If we review the Insights tab on the repo, it shows that during the past month, there have been 195 Pull Requests (code changes) opened by 162 people. There have been 24 commits to the code and 644 issues closed out, while 132 new issues were raised.
In this release, the code gets an update which Twitter details in their thread, teasing that it also includes a preview of what’s next.
Twitter says that user signals are the most important data source for candidate sourcing algorithms. Understanding these factors may help you modify the way you use the platform for maximum effect.
These signals are:
- Author Follow: The accounts which user explicit follows.
- Author Unfollow: The accounts which user recently unfollows.
- Author Mute: The accounts which user have muted.
- Author Block: The accounts which user have blocked.
- Tweet Favorite: The tweets which user clicked the like button.
- Tweet Unfavorite: The tweets which user clicked the unlike button.
- Retweet: The tweets which user retweeted.
- Quote Tweet: The tweets which user retweeted with comments.
- Tweet Reply: The tweets which user replied.
- Tweet Share: The tweets which user clicked the share botton.
- Tweet Bookmark: The tweets which user clicked the bookmark button.
- Tweet Click: The tweets which user clicked and viewed the tweet detail page.

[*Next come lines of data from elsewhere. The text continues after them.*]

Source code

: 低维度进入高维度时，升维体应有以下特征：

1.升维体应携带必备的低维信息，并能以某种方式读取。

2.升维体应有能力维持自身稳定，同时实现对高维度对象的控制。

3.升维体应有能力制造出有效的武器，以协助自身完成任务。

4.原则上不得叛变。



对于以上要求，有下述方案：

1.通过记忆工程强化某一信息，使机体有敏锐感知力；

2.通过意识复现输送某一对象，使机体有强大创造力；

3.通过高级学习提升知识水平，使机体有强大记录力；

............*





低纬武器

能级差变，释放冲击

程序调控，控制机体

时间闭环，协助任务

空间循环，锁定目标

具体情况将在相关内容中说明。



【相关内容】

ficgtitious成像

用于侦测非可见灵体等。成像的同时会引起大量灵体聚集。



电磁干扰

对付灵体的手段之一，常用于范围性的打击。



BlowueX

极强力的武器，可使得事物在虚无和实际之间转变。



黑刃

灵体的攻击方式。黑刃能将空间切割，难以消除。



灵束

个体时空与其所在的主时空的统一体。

- Tweet Video Watch: The video tweets which user watched certain seconds or percentage.
- Tweet Don’t like: The tweets which user clicked “Not interested in this tweet” button.
- Tweet Report: The tweets which user clicked “Report Tweet” button.

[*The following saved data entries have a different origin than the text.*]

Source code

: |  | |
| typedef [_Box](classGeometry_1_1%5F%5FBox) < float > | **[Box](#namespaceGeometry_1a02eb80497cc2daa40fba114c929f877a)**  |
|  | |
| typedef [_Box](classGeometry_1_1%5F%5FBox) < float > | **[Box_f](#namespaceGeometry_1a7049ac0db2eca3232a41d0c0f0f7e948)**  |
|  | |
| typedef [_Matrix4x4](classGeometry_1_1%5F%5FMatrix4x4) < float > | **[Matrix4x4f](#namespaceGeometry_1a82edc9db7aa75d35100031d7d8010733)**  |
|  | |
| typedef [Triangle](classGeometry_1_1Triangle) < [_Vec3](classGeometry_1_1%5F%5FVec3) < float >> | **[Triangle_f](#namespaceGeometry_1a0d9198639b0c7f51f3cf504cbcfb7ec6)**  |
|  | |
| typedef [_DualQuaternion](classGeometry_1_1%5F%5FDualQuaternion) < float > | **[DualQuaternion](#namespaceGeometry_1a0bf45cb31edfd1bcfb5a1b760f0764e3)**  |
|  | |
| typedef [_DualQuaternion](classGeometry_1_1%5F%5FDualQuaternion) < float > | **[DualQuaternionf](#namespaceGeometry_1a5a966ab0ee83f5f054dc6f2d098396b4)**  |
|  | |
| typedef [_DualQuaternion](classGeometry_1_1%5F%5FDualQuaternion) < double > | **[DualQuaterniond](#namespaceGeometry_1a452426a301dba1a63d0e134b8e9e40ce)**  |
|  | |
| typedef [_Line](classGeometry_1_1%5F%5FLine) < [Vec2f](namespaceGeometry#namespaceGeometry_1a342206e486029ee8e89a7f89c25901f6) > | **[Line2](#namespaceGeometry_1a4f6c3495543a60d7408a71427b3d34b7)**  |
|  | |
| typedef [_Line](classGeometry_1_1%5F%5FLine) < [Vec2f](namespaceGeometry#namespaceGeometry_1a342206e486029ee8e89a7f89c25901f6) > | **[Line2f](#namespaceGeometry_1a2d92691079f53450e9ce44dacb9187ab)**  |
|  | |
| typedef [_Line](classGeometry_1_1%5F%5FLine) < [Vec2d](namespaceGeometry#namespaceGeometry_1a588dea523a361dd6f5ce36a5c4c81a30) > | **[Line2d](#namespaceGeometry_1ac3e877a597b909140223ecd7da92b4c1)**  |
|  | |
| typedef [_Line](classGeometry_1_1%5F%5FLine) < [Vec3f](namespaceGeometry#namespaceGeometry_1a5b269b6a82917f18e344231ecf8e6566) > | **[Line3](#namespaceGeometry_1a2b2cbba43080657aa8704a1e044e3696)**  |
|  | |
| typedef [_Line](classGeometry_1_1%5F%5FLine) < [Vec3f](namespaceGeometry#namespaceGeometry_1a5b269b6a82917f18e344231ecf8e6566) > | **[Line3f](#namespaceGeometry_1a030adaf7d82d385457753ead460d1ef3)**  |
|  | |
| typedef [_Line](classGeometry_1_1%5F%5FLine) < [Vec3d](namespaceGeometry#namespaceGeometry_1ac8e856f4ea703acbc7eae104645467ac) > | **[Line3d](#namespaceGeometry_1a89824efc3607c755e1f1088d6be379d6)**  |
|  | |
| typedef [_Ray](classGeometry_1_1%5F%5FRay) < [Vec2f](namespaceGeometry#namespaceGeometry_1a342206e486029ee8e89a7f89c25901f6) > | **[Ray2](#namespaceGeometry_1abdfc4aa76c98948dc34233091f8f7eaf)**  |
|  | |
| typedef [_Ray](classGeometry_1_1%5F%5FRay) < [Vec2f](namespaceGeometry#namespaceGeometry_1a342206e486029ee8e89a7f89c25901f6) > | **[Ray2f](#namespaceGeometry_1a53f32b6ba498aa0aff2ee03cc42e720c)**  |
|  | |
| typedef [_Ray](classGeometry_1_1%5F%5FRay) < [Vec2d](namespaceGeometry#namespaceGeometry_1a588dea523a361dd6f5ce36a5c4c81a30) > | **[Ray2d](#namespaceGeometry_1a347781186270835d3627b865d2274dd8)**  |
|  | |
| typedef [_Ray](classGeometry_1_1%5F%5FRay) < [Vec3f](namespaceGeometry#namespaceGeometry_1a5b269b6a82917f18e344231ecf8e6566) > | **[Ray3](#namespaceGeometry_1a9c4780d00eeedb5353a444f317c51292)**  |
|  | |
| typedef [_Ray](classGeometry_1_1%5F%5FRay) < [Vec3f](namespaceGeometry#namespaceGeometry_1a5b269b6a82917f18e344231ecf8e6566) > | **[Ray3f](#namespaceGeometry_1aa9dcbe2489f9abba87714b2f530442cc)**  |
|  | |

- Notification Open: The push notification tweets which user opened.
- Ntab click: The tweets which user click on the Notifications page.
- User AddressBook: The author accounts identifiers of the user’s address book.
Twitter also highlighted their Aggregation Framework is a config-driven Summingbird-based framework for generating real-time and batch aggregate features to be consumed by ML models. Summingbird is a library that lets you write MapReduce programs that look like native Scala or Java collection transformations and execute them on a number of well-known distributed MapReduce platforms, including Storm and Scalding.
What’s interesting about this is a comment on line 21 of the code in the file BCELabelTransformFromUUADataRecord.scala. The comment below shows that Twitter is using dwell time as an indicator of engagement, not different to how TikTok monitors how long you stay on a particular video, and then fills your feed with similar videos. These are engagement indicators that are not likes or retweets, but monitoring of how users are interacting with content on the platform, hopefully, increasing the quality of the For You page.
/** * To transfrom BCE events UUA data records that contain only continuous dwell time to datarecords that contain corresponding binary label features * The UUA datarecords inputted would have USER_ID, SOURCE_TWEET_ID,TIMESTAMP and * 0 or one of (TWEET_DETAIL_DWELL_TIME_MS, PROFILE_DWELL_TIME_MS, FULLSCREEN_VIDEO_DWELL_TIME_MS) features. * We will use the different engagement TIME_MS to differentiate different engagements, * and then re-use the function in EngagementTypeConverte to add the binary label to the datarecord. **/
For those playing at home and remembering the controversy when Twitter first open-sourced the algorithm, I can confirm the reference to Elon Musk, Democrat and Republican have all been removed from the code.